The issue with Bayesian modelling is that it often involves summations (such as integrals) of functions over very high-dimensional spaces, with millions of dimensions. An example is a greytone image of 100x100 pixels is determined by 100x100=10,000 pieces of data, each of which can vary along one dimension, so 10,000 dimensions. To cope with these huge summations, massive computational power is needed. So far, parallel computing has been popular: it runs several processors on one PC, which share the PC's memory and each tackle part of the task at hand before merging their results. Parallel computing goes only so far as the computation can be carried out on a single PC.
The other strand is concerned with overcoming this limitation: it involves distributed computing, where several (10 or 100 or 1000) PC's share a task and merge their results. This is very popular because of a background trend in the IT industry to sell computing services, ie central processing units (the portion of a computer system that carries out the instructions of a computer program), power by the hour. Related IT buzzwords are cloud computing and virtualization. Sebastien's project consists of exploiting distributed (cloud) computing architectures to carry out the computation involved in applying Bayesian learning to web-scale datasets.
If you are interested in learning more about the other key challenges or are curious about why Yahoo! have chosen these specific scientific challenge areas, some researchers shared their opinions on what makes these problems important in the Key Scientific Challenge series on Yodel http://ycorpblog.com/ the Yahoo blog site, with posts on Green Computing, Privacy and Security, Economics and Social Systems, Advertising, Web Information Management, and Machine Learning.
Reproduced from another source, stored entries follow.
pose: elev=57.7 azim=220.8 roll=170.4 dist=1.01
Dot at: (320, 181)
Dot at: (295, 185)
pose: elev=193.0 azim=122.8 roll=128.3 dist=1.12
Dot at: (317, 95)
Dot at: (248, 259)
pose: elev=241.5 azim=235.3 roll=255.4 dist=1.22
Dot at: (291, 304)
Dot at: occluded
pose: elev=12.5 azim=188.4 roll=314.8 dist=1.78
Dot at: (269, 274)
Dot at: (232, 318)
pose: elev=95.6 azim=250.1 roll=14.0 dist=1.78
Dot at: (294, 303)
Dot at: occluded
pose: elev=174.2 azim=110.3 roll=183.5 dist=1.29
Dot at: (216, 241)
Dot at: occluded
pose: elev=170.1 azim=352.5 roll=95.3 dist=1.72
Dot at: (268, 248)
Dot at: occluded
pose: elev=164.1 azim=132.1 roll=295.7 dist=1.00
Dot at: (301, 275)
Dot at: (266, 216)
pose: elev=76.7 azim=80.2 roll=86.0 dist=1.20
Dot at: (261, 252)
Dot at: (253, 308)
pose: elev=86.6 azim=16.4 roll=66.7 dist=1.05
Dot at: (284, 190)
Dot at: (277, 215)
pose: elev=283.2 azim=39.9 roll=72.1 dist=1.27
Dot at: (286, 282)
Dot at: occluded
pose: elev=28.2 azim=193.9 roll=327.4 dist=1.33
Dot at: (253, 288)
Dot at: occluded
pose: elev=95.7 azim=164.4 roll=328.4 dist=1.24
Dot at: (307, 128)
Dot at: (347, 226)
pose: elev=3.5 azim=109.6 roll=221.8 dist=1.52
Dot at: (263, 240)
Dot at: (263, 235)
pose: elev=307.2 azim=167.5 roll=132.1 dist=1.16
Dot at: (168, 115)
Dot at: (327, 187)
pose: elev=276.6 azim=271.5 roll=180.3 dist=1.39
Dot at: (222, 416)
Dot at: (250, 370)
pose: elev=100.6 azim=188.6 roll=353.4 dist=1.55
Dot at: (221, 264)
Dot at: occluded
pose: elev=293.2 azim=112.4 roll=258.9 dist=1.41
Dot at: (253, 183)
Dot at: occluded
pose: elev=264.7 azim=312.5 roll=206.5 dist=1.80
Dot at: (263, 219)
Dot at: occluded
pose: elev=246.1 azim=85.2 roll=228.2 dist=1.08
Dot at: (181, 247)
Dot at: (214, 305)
The 2010 winners, in addition to receiving US$5,000 in unrestricted seed funding, will convene at Yahoo! headquarters in Sunnyvale, California for the exclusive Key Scientific Challenges Graduate Student Summit where they will spend two days with the Yahoo! Labs scientists presenting their work and jointly discussing the future of these fundamental scientific challenges and ultimately how their research can have the greatest impact on the next generation of the Internet.
Sébastien has also received an extra US$4000 from Amazon Web Services to carry out computations on the Amazon Computing Cloud, Amazon's product for "computing as a service". This ties in with the project he received the Yahoo award for, in that it provides him with concrete means to carry out the computations needed for this research.